### Directive
Restate verbatim the span of lines below between the line with "table_cell [177, 1389, 351, 1421]" and the line with "Rendered at 1275 by 1650 pixels.", including those two lines, and only that span.

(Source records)
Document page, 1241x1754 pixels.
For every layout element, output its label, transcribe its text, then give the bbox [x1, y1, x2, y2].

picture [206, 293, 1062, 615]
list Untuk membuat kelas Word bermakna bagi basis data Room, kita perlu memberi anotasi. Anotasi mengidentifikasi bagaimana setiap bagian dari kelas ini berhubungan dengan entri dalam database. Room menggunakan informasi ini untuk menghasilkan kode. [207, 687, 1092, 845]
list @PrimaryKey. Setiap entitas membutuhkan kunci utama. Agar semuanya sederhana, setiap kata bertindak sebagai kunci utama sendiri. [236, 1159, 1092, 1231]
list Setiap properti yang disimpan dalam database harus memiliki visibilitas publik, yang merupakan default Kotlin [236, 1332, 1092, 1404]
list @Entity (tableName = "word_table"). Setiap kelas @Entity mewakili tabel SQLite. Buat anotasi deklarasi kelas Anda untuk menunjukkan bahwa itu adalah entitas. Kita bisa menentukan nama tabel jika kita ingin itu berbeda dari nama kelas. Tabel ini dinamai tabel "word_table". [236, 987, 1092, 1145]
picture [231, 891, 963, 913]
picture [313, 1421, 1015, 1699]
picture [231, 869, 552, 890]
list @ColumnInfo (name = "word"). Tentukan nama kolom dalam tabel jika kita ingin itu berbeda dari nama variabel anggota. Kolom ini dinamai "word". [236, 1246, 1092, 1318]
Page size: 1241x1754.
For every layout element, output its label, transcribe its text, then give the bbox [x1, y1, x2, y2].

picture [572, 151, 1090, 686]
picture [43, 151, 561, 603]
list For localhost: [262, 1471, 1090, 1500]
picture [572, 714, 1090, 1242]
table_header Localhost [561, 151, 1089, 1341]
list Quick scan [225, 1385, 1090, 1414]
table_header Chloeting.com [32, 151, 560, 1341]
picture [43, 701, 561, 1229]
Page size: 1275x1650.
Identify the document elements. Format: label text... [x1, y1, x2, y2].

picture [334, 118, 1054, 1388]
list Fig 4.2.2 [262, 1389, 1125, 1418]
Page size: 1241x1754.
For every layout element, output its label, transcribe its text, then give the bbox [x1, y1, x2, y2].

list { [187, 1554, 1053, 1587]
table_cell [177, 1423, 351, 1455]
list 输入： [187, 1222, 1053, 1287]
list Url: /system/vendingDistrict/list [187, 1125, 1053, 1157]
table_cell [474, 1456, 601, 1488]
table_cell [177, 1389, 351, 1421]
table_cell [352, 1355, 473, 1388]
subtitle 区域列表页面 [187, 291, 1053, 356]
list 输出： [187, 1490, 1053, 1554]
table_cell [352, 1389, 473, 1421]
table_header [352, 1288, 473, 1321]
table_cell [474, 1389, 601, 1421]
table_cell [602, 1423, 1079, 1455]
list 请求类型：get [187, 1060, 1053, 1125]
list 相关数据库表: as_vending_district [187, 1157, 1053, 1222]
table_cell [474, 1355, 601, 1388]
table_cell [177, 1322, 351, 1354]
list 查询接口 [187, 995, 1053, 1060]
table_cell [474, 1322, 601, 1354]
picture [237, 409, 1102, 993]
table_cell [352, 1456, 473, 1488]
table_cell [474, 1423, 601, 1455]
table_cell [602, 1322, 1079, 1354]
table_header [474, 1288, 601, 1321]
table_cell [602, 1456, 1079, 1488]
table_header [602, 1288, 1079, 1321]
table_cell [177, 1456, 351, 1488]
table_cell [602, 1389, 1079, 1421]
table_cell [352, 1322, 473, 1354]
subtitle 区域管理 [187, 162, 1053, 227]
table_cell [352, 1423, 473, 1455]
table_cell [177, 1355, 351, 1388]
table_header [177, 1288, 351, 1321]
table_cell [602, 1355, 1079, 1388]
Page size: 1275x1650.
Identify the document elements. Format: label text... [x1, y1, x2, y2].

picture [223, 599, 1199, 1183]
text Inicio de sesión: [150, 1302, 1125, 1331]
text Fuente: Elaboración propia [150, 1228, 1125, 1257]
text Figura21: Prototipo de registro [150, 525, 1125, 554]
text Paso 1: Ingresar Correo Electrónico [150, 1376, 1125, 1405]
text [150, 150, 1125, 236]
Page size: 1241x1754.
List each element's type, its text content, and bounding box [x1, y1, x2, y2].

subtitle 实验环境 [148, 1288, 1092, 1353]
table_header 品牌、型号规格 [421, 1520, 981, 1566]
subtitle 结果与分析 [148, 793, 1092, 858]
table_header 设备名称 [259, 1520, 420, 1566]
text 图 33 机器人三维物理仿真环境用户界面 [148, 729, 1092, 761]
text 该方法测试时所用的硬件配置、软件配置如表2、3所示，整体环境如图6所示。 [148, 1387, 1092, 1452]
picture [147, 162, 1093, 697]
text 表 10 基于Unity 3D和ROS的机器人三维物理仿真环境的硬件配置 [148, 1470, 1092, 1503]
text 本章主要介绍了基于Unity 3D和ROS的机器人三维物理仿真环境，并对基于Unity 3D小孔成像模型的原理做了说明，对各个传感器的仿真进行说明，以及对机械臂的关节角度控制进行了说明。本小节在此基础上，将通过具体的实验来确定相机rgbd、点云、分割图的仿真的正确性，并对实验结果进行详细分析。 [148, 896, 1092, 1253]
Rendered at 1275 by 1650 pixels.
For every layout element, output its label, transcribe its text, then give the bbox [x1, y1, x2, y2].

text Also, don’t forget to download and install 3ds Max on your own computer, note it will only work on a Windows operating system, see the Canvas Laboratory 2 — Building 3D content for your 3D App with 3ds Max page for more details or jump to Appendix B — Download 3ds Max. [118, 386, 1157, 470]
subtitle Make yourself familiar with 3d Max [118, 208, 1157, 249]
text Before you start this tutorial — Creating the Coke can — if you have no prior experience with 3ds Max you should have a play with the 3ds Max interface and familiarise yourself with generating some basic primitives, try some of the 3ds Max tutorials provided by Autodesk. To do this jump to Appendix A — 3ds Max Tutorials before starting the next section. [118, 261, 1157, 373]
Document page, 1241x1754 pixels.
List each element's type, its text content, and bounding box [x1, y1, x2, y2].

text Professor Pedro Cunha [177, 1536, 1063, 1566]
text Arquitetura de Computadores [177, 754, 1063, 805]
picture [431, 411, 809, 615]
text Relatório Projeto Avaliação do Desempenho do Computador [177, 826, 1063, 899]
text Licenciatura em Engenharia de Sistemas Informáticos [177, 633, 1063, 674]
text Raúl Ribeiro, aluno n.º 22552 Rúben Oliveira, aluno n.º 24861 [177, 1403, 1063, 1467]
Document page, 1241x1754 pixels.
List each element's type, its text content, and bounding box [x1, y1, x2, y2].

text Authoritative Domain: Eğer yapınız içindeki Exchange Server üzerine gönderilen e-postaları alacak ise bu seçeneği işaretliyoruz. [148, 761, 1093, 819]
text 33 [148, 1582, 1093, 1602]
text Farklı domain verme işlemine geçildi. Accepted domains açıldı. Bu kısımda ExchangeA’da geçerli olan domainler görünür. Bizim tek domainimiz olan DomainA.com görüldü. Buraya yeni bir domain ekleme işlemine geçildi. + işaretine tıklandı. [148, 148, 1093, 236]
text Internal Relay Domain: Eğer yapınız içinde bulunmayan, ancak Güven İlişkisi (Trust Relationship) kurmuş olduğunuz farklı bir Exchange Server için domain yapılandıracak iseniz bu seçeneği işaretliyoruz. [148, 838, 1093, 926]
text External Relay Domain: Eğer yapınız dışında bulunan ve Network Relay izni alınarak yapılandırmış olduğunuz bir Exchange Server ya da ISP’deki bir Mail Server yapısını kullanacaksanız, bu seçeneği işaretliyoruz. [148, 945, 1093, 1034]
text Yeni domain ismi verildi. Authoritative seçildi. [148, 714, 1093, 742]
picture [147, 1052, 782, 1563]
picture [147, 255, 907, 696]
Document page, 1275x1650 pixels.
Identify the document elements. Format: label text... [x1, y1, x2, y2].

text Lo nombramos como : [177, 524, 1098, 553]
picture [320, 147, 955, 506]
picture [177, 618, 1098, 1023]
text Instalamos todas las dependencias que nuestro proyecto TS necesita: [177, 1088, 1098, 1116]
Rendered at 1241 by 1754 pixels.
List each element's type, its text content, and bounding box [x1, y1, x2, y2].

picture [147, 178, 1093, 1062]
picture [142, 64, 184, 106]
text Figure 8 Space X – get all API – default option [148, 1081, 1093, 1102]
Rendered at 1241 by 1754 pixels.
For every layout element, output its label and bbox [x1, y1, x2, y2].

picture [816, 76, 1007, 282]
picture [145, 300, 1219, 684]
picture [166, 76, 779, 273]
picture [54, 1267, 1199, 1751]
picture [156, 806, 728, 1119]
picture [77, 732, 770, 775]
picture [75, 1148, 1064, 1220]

### Task solution
table_cell [177, 1389, 351, 1421]
table_cell [352, 1355, 473, 1388]
subtitle 区域列表页面 [187, 291, 1053, 356]
list 输出： [187, 1490, 1053, 1554]
table_cell [352, 1389, 473, 1421]
table_header [352, 1288, 473, 1321]
table_cell [474, 1389, 601, 1421]
table_cell [602, 1423, 1079, 1455]
list 请求类型：get [187, 1060, 1053, 1125]
list 相关数据库表: as_vending_district [187, 1157, 1053, 1222]
table_cell [474, 1355, 601, 1388]
table_cell [177, 1322, 351, 1354]
list 查询接口 [187, 995, 1053, 1060]
table_cell [474, 1322, 601, 1354]
picture [237, 409, 1102, 993]
table_cell [352, 1456, 473, 1488]
table_cell [474, 1423, 601, 1455]
table_cell [602, 1322, 1079, 1354]
table_header [474, 1288, 601, 1321]
table_cell [602, 1456, 1079, 1488]
table_header [602, 1288, 1079, 1321]
table_cell [177, 1456, 351, 1488]
table_cell [602, 1389, 1079, 1421]
table_cell [352, 1322, 473, 1354]
subtitle 区域管理 [187, 162, 1053, 227]
table_cell [352, 1423, 473, 1455]
table_cell [177, 1355, 351, 1388]
table_header [177, 1288, 351, 1321]
table_cell [602, 1355, 1079, 1388]
Page size: 1275x1650.
Identify the document elements. Format: label text... [x1, y1, x2, y2].

picture [223, 599, 1199, 1183]
text Inicio de sesión: [150, 1302, 1125, 1331]
text Fuente: Elaboración propia [150, 1228, 1125, 1257]
text Figura21: Prototipo de registro [150, 525, 1125, 554]
text Paso 1: Ingresar Correo Electrónico [150, 1376, 1125, 1405]
text [150, 150, 1125, 236]
Page size: 1241x1754.
List each element's type, its text content, and bounding box [x1, y1, x2, y2].

subtitle 实验环境 [148, 1288, 1092, 1353]
table_header 品牌、型号规格 [421, 1520, 981, 1566]
subtitle 结果与分析 [148, 793, 1092, 858]
table_header 设备名称 [259, 1520, 420, 1566]
text 图 33 机器人三维物理仿真环境用户界面 [148, 729, 1092, 761]
text 该方法测试时所用的硬件配置、软件配置如表2、3所示，整体环境如图6所示。 [148, 1387, 1092, 1452]
picture [147, 162, 1093, 697]
text 表 10 基于Unity 3D和ROS的机器人三维物理仿真环境的硬件配置 [148, 1470, 1092, 1503]
text 本章主要介绍了基于Unity 3D和ROS的机器人三维物理仿真环境，并对基于Unity 3D小孔成像模型的原理做了说明，对各个传感器的仿真进行说明，以及对机械臂的关节角度控制进行了说明。本小节在此基础上，将通过具体的实验来确定相机rgbd、点云、分割图的仿真的正确性，并对实验结果进行详细分析。 [148, 896, 1092, 1253]
Rendered at 1275 by 1650 pixels.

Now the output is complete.